Figure EV1. CbEPF1-GFP and BFP-KDEL localization along lipid droplets.

Intensity profiles of CbEPF1-GFP and BFP-KDEL along the two lipid droplets (dotted lines). The shown image is from Fig. 2B bottom panel, which was reused for representation and intensity profile analysis. Scale bar on merged image: 1 μm. Intensity profiles: Black—BFP-KDEL, Green—CbEPF1-GFP, and Magenta—LipidTOX red.

Figure EV2. Localization of CbEPF1-FFAT mutant-GFP in HeLa cells.

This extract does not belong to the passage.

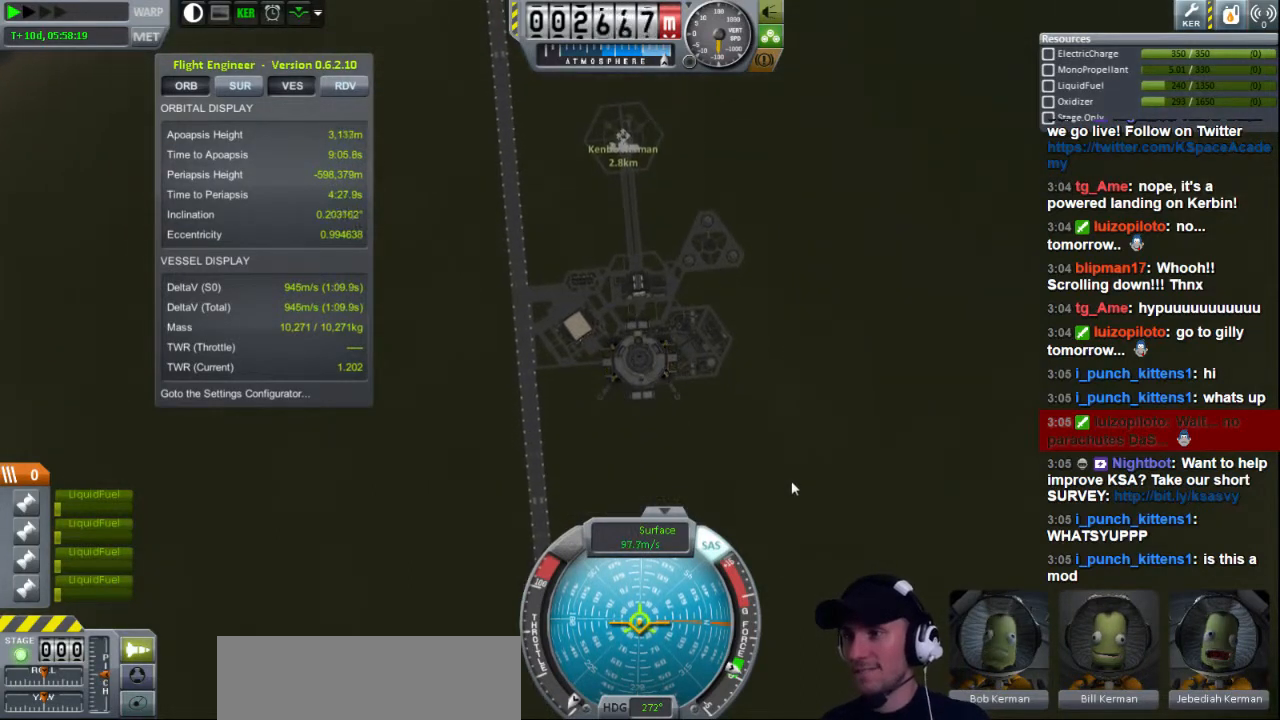
{"keys": [], "events": []}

The ectopically expressed CbEPF1-F1mt-GFP or CbEPF1-F2mt-GFP or CbEPF1-F3mt-GFP localized to ER and LDs in HeLa cells. The CbEPF1-FFAT mutant-GFP proteins showed a similar localization pattern to CbEPF1-GFP (Fig. 1B). The LDs were labeled with LipidTOX-Red. Scale bars: 10 μm (overview) and 1 μm (magnified).

Figure EV3. Dispersion of LDs in cells expressing CbEPF1-F1/F2 mutant-GFP.

Cells expressing CbEPF1-F1mt-GFP or CbEPF1-F2mt-GFP exhibit dispersed LDs in the HeLa cells. Scale bars: 10 μm (overview) and 1 μm (magnified).